Liberal U.S. Catholics say their Church is not listening
Members of a liberal group of U.S. Catholics called on Sunday on Church leaders to open talks with their members on controversies ranging from the ordination of women to allowing priests to marry. Members of the American Catholic Council, meeting in Detroit, said they had grown concerned that the Church hierarchy was not listening to its members on issues such as the role of women, married clergy and the treatment of homosexuals.
The meeting comes as the Roman Catholic Church in the United States is struggling with a sexual abuse crisis, loss of membership and a dwindling number of priests.
“When in God’s name are the conversations going to begin?” asked Joan Chittister, a Benedictine nun who addressed the meeting of about 2,000 people — part of a liberal wing that represents a minority in the 1.2 billion-member Church. She likened the structure, with bishops and archbishops answering to the pope in Rome, to “a medieval system that has now been abandoned by humanity everywhere, except by us.”

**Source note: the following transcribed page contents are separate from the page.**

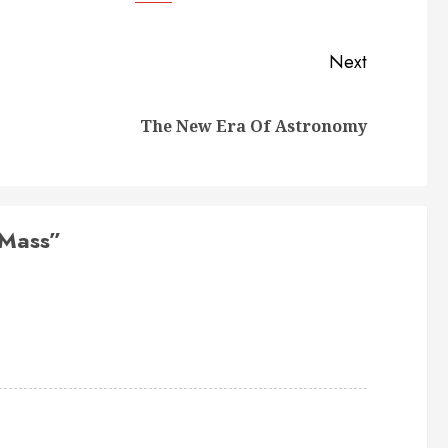
Next
Previous
Next
The New Era Of Astronomy
post:
post:
 Mass
”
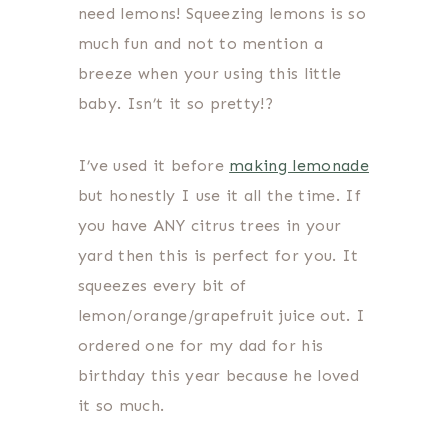
need lemons! Squeezing lemons is so
much fun and not to mention a
breeze when your using this little
baby. Isn’t it so pretty!?
I’ve used it before
making lemonade
but honestly I use it all the time. If
you have ANY citrus trees in your
yard then this is perfect for you. It
squeezes every bit of
lemon/orange/grapefruit juice out. I
ordered one for my dad for his
birthday this year because he loved
it so much.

Detroit Archbishop Allen Vigneron had warned before the meeting that any members of the clergy who attended the group’s mass would be at risk of being defrocked. “All of the invited keynote speakers have manifested dissent from Catholic teachings or support for dissenters,” the archdiocese said in a posting on its website.
Robert Wurm, a retired priest from Ferndale, Michigan, who officiated at the closing mass, said he was not worried the archbishop would take action against him. “He was careful about that. He said they could be defrocked, not that they would,” Wurm told reporters. Under Church law, an archbishop has authority over all masses held in his area.

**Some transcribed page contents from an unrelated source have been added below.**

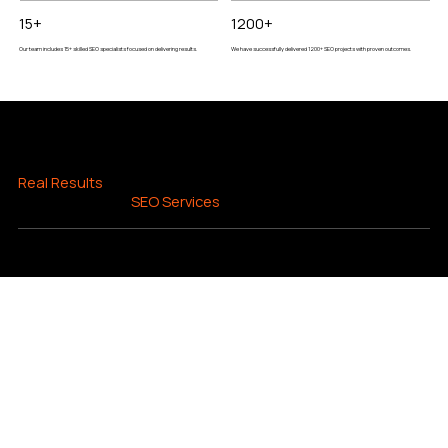
15+
1200+
Our team includes 15+ skilled SEO specialists focused on delivering results.
We have successfully delivered 1200+ SEO projects with proven outcomes.
REAL SEO RESULTS
Real Results
You Can
Expect from Our
SEO Services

“It’s disheartening that a Detroit priest would preside over a Sunday service with so many serious liturgical abuses,” said Ned McGrath, spokesman for the archdiocese. “They will be among the matters that now must be — will be — reviewed by the Detroit archdiocese.”
At a separate event in a nearby neighborhood, about 600 members of the Church met to speak out against the ACC conference and espouse conservative views on social issues, according to local media reports. The Archdiocese of Detroit sanctioned but did not organize that meeting, according to an archdiocesan spokesman.